Ur@eus writes: "Ever since Sun joined the GNOME Foundation people have been wondering exactly what they have been working on. To solve this we have done an interview with some of the people Sun have working on GNOME. The topics discussed include the background for Sun choosing GNOME, Accessibility, Useability and more. You find the interview at Linuxpower.org."

2 of 143 comments (clear)

  1. Commercial involvement != Better by Macka · · Score: 2, Insightful


    Having a commercial player on your team does not automaticly mean success. Hell, take a look a CDE. That had ALL the commercial Unix players involved, and they threw 10's of millions of dollars at it, though I think a lot of that money got swallowed up in meetings and red tape between the vendors.

    A programmer writing something because his heart and soul is in it does a better job than one who's motivation is the next month pay cheque.

    Macka

  2. Re:Nobody in here but us chickens by Anonymous Coward · · Score: 1, Insightful

    Ah, but I don't just want to email or surf the web. I want to write documents. I want to create presentations. I want to balance my checkbook. I want to play games. I want to listen to music. I want to create movies. I want to edit pictures I downloaded from my digital camera.

    There's so many things I want to do with my computer, a dedicated-purpose machine wouldn't suit my needs at all.

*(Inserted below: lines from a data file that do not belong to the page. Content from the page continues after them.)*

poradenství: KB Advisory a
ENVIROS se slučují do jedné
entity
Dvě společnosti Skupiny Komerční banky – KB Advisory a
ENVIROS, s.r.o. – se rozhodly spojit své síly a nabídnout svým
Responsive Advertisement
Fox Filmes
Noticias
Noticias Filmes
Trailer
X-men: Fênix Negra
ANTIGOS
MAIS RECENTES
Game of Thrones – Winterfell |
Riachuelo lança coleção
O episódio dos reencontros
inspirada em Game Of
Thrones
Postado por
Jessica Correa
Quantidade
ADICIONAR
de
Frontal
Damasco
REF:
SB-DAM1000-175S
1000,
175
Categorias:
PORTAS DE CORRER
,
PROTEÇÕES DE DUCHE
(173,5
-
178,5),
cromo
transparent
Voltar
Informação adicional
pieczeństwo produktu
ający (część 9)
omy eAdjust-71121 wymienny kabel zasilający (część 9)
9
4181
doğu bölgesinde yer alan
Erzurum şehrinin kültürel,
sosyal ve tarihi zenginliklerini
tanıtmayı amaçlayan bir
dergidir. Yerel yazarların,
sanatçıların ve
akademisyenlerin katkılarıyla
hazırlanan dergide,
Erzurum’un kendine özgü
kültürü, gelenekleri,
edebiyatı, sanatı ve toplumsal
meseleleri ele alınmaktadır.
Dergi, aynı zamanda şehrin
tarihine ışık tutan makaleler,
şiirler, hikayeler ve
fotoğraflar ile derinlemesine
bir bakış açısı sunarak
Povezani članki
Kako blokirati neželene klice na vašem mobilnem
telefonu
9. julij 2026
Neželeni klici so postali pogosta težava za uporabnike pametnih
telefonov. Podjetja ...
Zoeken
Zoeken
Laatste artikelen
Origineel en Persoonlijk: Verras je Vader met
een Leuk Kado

    I'll assume you're a developer. Don't you attempt to make your program as easy to use as possible, without sacrificing functionality? We have programs to ease tasks. We use 'ls' to get a directory listing instead of 'dumping to the monitor' (can you do that anymore?) and typing in the machine instructions to do so. So there we have one layer of abstraction, a simplification. Continue on this path of simplification and I'll wager that it's not impossible to create a very simple interface that is as powerful (perhaps not as versatile) as typing the instructions directly in hex to the CPU.

    That's what I'm getting at. Get rid of the cruft.